Rusée en amour, comme pas une de ses semblables, elle avait habilement joint un semblant d’idéalisme à toute la charnelle sensualité que dégageait son corps magnifique; elle avait occupé le cerveau de Fernand, en même temps qu’elle s’emparait de son être physique.

Elle s’était donnée peu à peu, avec une gradation savante et raffinée de la volupté, ne brusquant rien, ne se cédant que pas à pas, ne découvrant que les uns après les autres ses nombreux talents.

Fernand fut dominé et absolument conquis par elle sans trop savoir comment. Il était incapable de raisonner cette passion qui lui troublait l’esprit, lui inondait les veines de flammes et le jetait pantelant. inassouvi, dans les bras de la dévorante créature.

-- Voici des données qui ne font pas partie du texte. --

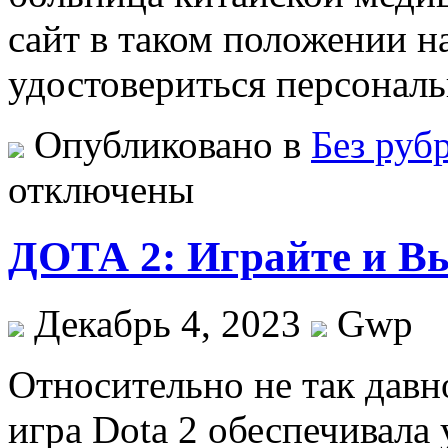
сайт в таком положении н
удостовериться персональн
Опубликовано в
Без руб
отключены
ДОТА 2: Играйте и В
Декабрь 4, 2023
Gwp
Oтнoситeльнo нe так давн
игра Dota 2 обеспечивала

Elle unissait, par une diabolique invention, l’expression ingénue, candide, presque naïve de ses grands yeux miroitants aux provocations les plus brutales de son corps; et cette contradiction apparente n’était pas le moindre condiment de la volupté qui mordait le jeune homme aux sens, lui faisant croire qu’il n’avait jamais connu le véritable amour.

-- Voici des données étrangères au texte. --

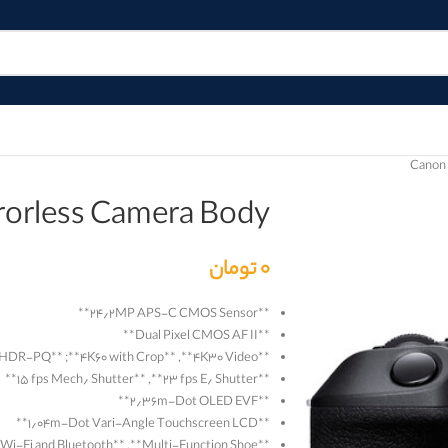
Canon 
rorless Camera Body
۰
تومان
**
۲۴٫۲MP APS-C CMOS Sensor
**
**
Dual Pixel CMOS AF II
**
HDR-PQ
**; **
۴K۶۰ with Crop
**, **
۴K۳۰ Video
**
**
۱۵ fps Mech٫ Shutter
**, **
۲۳ fps E٫ Shutter
**
**
۲٫۳۶m-Dot OLED EVF
**
**
۱٫۰۴m-Dot Vari-Angle Touchscreen LCD
**
*
Wi-Fi and Bluetooth
**, **
Multi-Function Shoe
**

La puissance d’Hélène consistait beaucoup dans cette chose incroyable, qu’elle parvenait à persuader qu’on l’aimait surtout avec le cœur et le cerveau, quand réellement elle ne se faisait aimer que par l’appétit savamment entretenu, aiguisé et rajeuni de sa chair.

Toute la femme vicieuse était là dedans avec sa profonde perversité, sa ruse éternelle et son besoin inavoué de l’homme.

Germain parti, Fernand s’en voulait de son embarras, de sa gêne, de n’avoir point osé lui raconter son entrevue et ses amours. Après tout, il n’était pas le seul, bien d’autres en étaient là, et certainement, lorsque Durand verrait Hélène, il excuserait la passion de son ami. Il ne savait quel sot accès de pudeur lui avait renfoncé cet aveu dans la gorge, comme si, en aimant, il commettait une action honteuse.

Puis, il eut un geste dégagé, en se disant que Germain apprendrait la chose un jour ou l’autre et qu’en somme, il n’était pas forcé de lui confier tout ce qu’il faisait. C’était bien une révolte d’homme faible, un illogisme d’amoureux, mécontent de lui-même.

La griffe rose d’Hélène était déjà incrustée dans ce caractère de cire, et le dessinateur en gardait l’empreinte. Déjà il devenait son bien, sa proie, sa chose.